Apparently Obama, who is very good at getting what he wants, asked Wolffe to write a book chronicling the campaign, and Wolffe got great access from the very beginning. A lot of the information is familiar, but certain individuals, like Obama’s friend Marty Nesbitt and campaign manager David Plouffe (very media shy), become prominent figures in the tale. I’ve read both of Obama’s books (Dreams from my Father and The Audacity of Hope), and Wolffe references them frequently. But he sheds light on Obama’s college days in ways that Obama didn’t himself — notably, Obama’s friendships with two Pakistani students at Occidental College. Wolffe reveals that one of them is Sunni and the other is Shia, and Obama was thus able to discern early on the different threads of Islam and even traveled with his friends in Pakistan. His familiarity with regular, non-elite Pakistanis ends up showing him, in his political career, that depending only on propping up a military regime does not have to be the only way to support a nuclear Pakistan. It’s interesting to see how Obama actually brings his informal international experiences to bear on his outlook, which I think is more informative than what I’ve read previously.
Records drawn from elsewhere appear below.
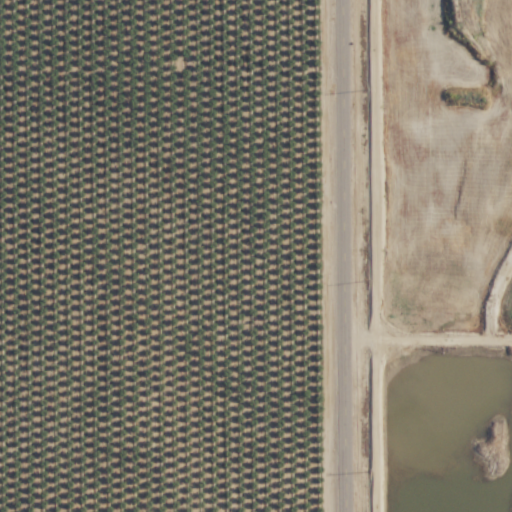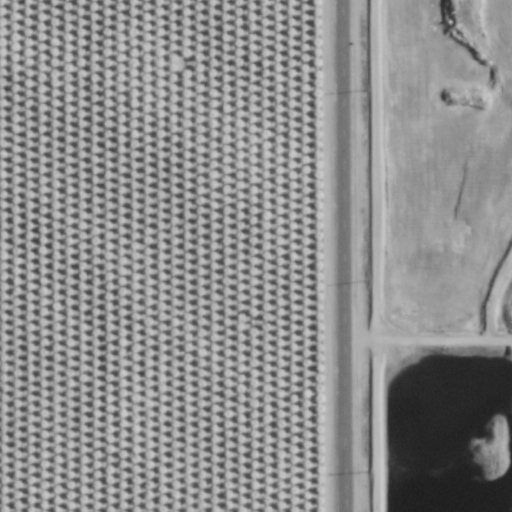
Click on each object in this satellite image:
road: (344, 256)
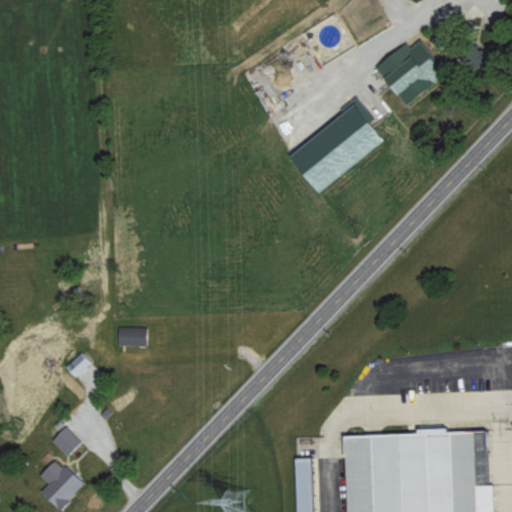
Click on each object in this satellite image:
building: (415, 69)
building: (344, 146)
road: (324, 315)
building: (136, 335)
building: (82, 363)
road: (416, 408)
building: (70, 440)
road: (500, 459)
road: (331, 471)
building: (421, 472)
building: (65, 482)
building: (310, 483)
power tower: (242, 505)
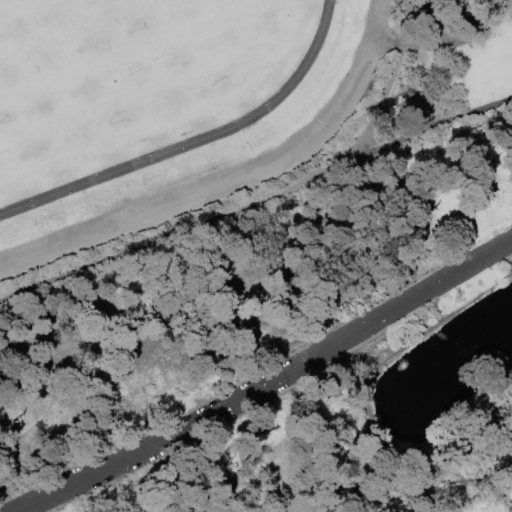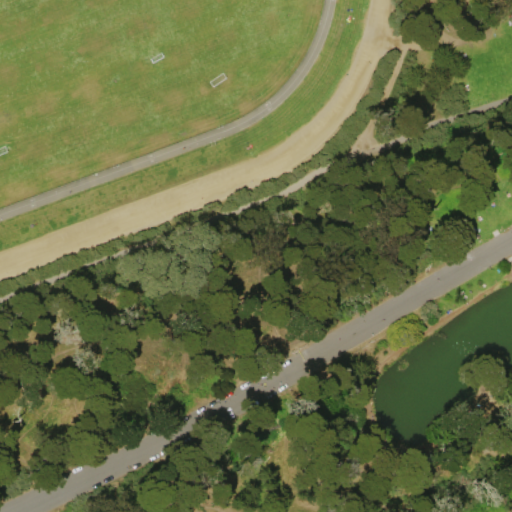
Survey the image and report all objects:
park: (21, 7)
park: (204, 26)
road: (394, 87)
park: (70, 96)
track: (162, 106)
track: (162, 106)
stadium: (165, 109)
road: (428, 126)
track: (193, 140)
road: (193, 140)
road: (323, 176)
road: (411, 200)
road: (279, 228)
road: (148, 243)
park: (256, 256)
road: (362, 262)
road: (280, 295)
road: (104, 330)
road: (392, 356)
road: (21, 360)
road: (267, 382)
road: (280, 391)
road: (43, 406)
road: (378, 417)
road: (484, 419)
road: (442, 442)
road: (361, 476)
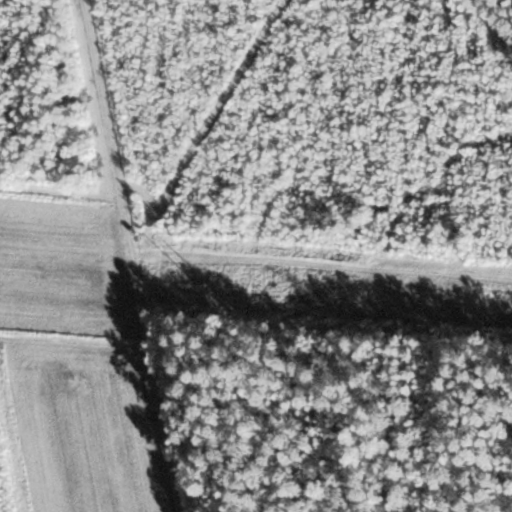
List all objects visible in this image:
road: (102, 255)
power tower: (191, 269)
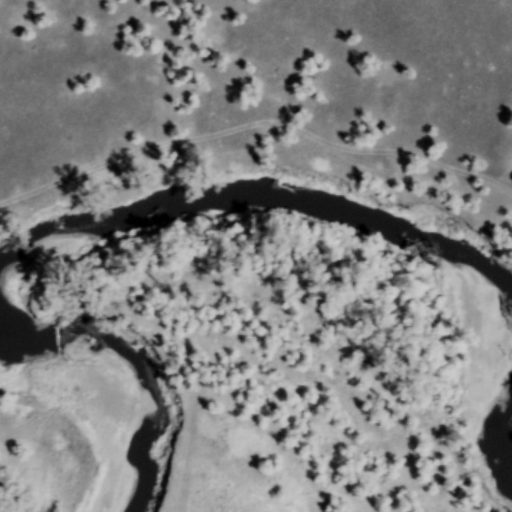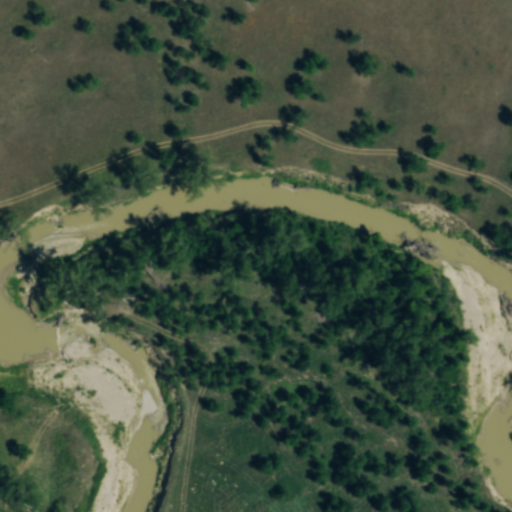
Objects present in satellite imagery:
river: (144, 206)
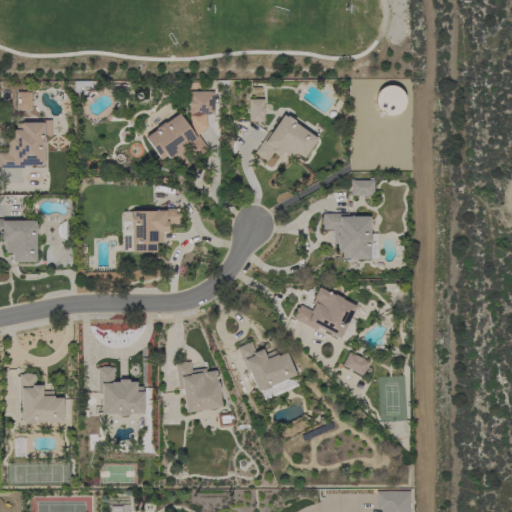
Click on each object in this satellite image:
park: (280, 15)
road: (380, 21)
park: (203, 39)
road: (189, 58)
building: (21, 100)
building: (387, 100)
building: (388, 100)
building: (199, 102)
building: (254, 110)
building: (254, 110)
building: (181, 128)
building: (173, 139)
building: (284, 139)
building: (284, 140)
building: (25, 145)
building: (24, 146)
building: (361, 187)
building: (359, 188)
road: (213, 191)
building: (145, 228)
building: (145, 229)
building: (347, 235)
building: (350, 235)
building: (18, 239)
road: (142, 304)
road: (273, 308)
building: (323, 313)
building: (326, 314)
building: (353, 363)
building: (354, 363)
building: (263, 367)
building: (266, 370)
building: (196, 387)
building: (196, 388)
building: (117, 394)
building: (116, 395)
building: (36, 402)
building: (36, 402)
building: (390, 501)
building: (391, 501)
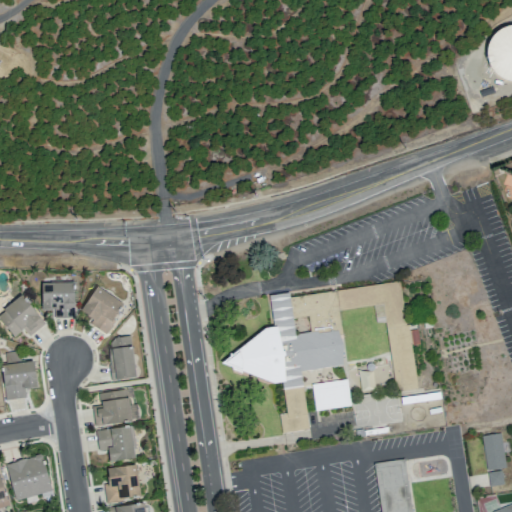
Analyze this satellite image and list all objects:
building: (500, 53)
road: (155, 111)
road: (263, 219)
traffic signals: (196, 233)
road: (356, 235)
traffic signals: (127, 241)
road: (378, 264)
traffic signals: (180, 268)
road: (495, 270)
building: (58, 298)
building: (60, 300)
building: (101, 309)
building: (102, 311)
building: (20, 317)
building: (20, 319)
building: (386, 326)
building: (293, 337)
building: (318, 342)
building: (120, 358)
building: (120, 361)
road: (195, 374)
road: (168, 375)
building: (17, 379)
road: (105, 385)
building: (20, 387)
road: (62, 388)
road: (150, 390)
building: (330, 394)
building: (330, 394)
building: (113, 407)
road: (33, 408)
park: (2, 411)
building: (115, 412)
road: (32, 423)
building: (115, 442)
building: (119, 443)
road: (439, 443)
building: (492, 451)
road: (311, 455)
road: (72, 465)
building: (495, 466)
building: (27, 477)
building: (495, 478)
building: (121, 482)
road: (233, 483)
building: (28, 485)
building: (125, 485)
building: (392, 486)
building: (392, 490)
building: (2, 496)
building: (3, 497)
building: (127, 508)
building: (131, 508)
building: (506, 508)
building: (511, 511)
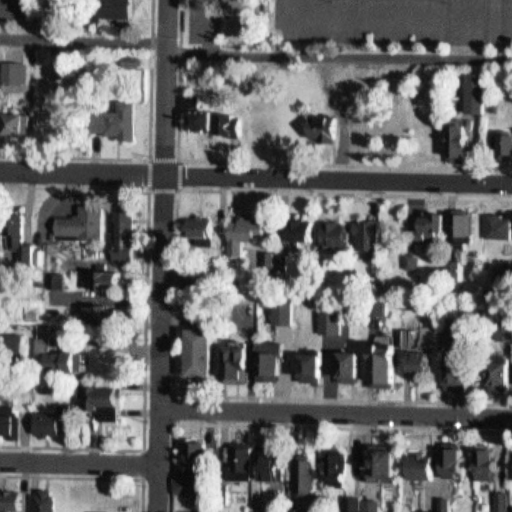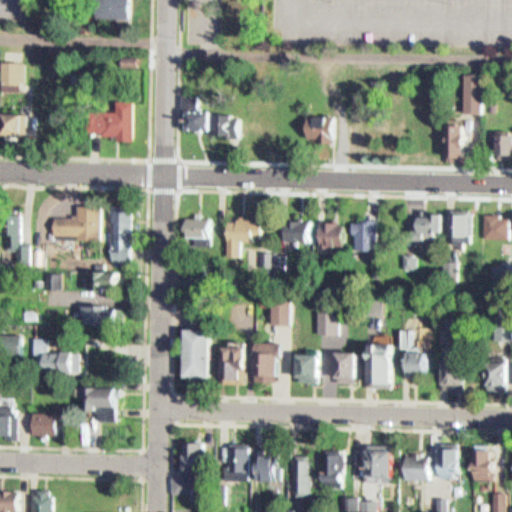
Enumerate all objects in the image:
parking lot: (11, 7)
building: (119, 7)
building: (119, 9)
parking lot: (201, 23)
parking lot: (399, 24)
road: (254, 64)
building: (14, 73)
building: (363, 78)
building: (9, 83)
building: (339, 83)
building: (336, 85)
building: (359, 90)
building: (478, 91)
building: (471, 107)
building: (188, 111)
building: (198, 115)
building: (119, 121)
building: (231, 124)
building: (325, 127)
building: (111, 129)
building: (194, 131)
building: (223, 136)
building: (12, 137)
building: (462, 140)
building: (506, 140)
building: (319, 143)
building: (452, 144)
road: (146, 153)
building: (502, 157)
road: (263, 163)
road: (255, 177)
road: (176, 189)
building: (86, 222)
building: (464, 222)
building: (124, 224)
building: (499, 224)
building: (432, 225)
building: (201, 226)
building: (302, 228)
building: (244, 232)
building: (336, 233)
building: (369, 233)
building: (81, 235)
building: (428, 235)
building: (457, 236)
building: (194, 238)
building: (493, 238)
building: (19, 241)
building: (240, 241)
building: (295, 242)
building: (330, 244)
building: (364, 247)
building: (24, 253)
road: (161, 256)
building: (408, 272)
building: (197, 277)
building: (56, 279)
building: (111, 279)
building: (450, 279)
building: (502, 283)
building: (193, 291)
road: (173, 298)
building: (200, 308)
building: (286, 310)
building: (104, 313)
road: (143, 321)
building: (193, 321)
building: (333, 321)
building: (43, 324)
building: (280, 324)
building: (96, 327)
building: (328, 332)
building: (501, 339)
building: (446, 342)
building: (202, 351)
building: (406, 352)
building: (56, 357)
building: (273, 359)
building: (424, 361)
building: (240, 362)
building: (353, 362)
building: (389, 363)
building: (194, 365)
building: (315, 365)
building: (502, 371)
building: (231, 372)
building: (265, 372)
building: (416, 373)
building: (461, 373)
building: (58, 374)
building: (380, 375)
building: (345, 377)
building: (307, 378)
building: (495, 385)
building: (452, 387)
building: (107, 401)
road: (172, 404)
building: (100, 408)
building: (9, 416)
building: (54, 419)
road: (335, 421)
building: (49, 430)
building: (5, 435)
road: (302, 437)
building: (491, 458)
building: (387, 459)
building: (456, 459)
building: (243, 461)
building: (273, 463)
building: (423, 464)
building: (340, 466)
building: (195, 471)
road: (79, 473)
building: (447, 473)
building: (308, 475)
building: (377, 476)
building: (191, 477)
building: (265, 478)
building: (415, 478)
building: (480, 478)
building: (235, 479)
building: (333, 479)
road: (82, 487)
road: (142, 489)
building: (301, 492)
building: (180, 498)
building: (12, 499)
building: (46, 500)
building: (7, 507)
building: (38, 507)
building: (496, 507)
building: (349, 510)
building: (440, 510)
building: (368, 511)
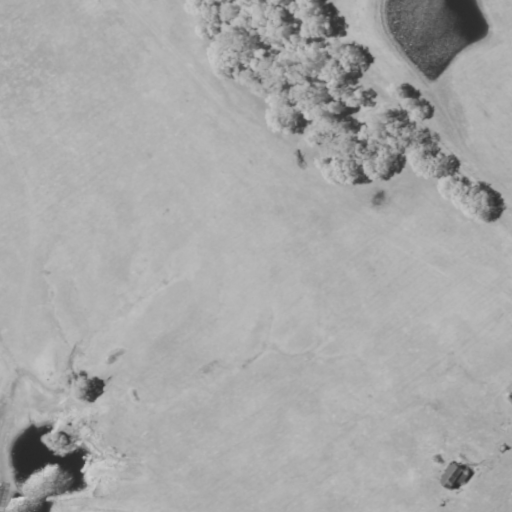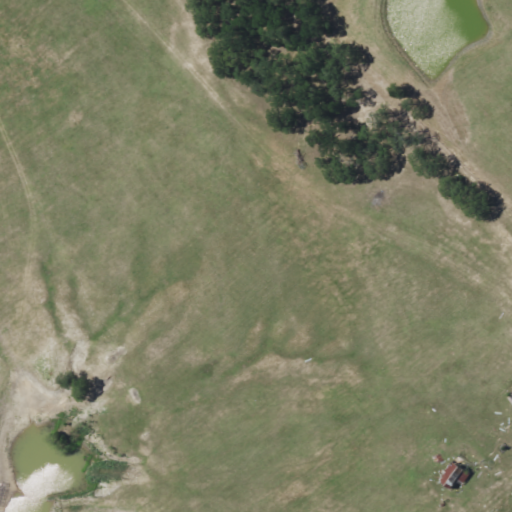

A favorite comparison is with Michael Jordan — and why not? Both are Chicagoans, both are basketball players, both are transcendent African-American figures. But the book suffers from a bit too much repetition (probably a result of quick editing and publishing timetables). I’ve noticed this in other nonfiction books, where the writer offers up the same information in the book, ostensibly to aid the reader. To me, at least, it seems like the author or editor doesn’t trust the reader enough to remember the details. Such repetitions include references to Jordan as an individual player who transitioned to being a team player; two references to Michelle Obama’s “one-bedroom bungalow” home on the South Side of Chicago; and multiple references to Obama as “the renegade” (we get it — it’s the book title!). I just wish the editor would more carefully scrub the book of redundancies like this, because for a nit-picky reader like me, it is a bit of an annoyance.
The book is definitely favorable to Obama. I would think that any reporter, after having lots of time and access, would come up with a favorable portrayal of a public figure. I remember reading a piece in GQ several months back by a staff writer who’d written a book on George W. Bush. He’d had so many lunches and so much time with Bush that he saw him as a complicated man, and a likable one, rather than the caricature so often portrayed in the media. So it’s interesting to see Wolffe try to get beyond the cool, distant persona of the public Obama to peel back his decision-making process and his emotions with his family, friends, and close staff.
For an Obamaniac like me, this book was like catnip, and I gobbled it right up. (Am I mixing metaphors? I don’t actually know how catnip works.) Because Wolffe is a journalist, the writing style is pretty quick and breezy, and it is surprisingly focused on the Obama campaign, rather than the ancillary Democratic campaigns or the McCain campaign. There are discussions of Hillary Clinton in particular, of course, but John McCain and Sarah Palin are almost nonentities. I guess Wolffe assumes in part that his reader will still remember the election vividly, because all that he is able to offer of the competing campaigns are widely known facts and observations. (Although it’s delightful to learn that some of the Obama staff referred to McCain as “the old man.” We talked about his age a lot in our campaign office.) So what the book lacks in breadth it certainly makes up in depth and focus, which I appreciate.
Any other intriguing surprises? Obama is a procrastinator when writing and editing speeches. Pretty much everything else you already know but might want to learn about again.
PS — egads! For early readers, I apologize for all the typos! I have now scrubbed them out.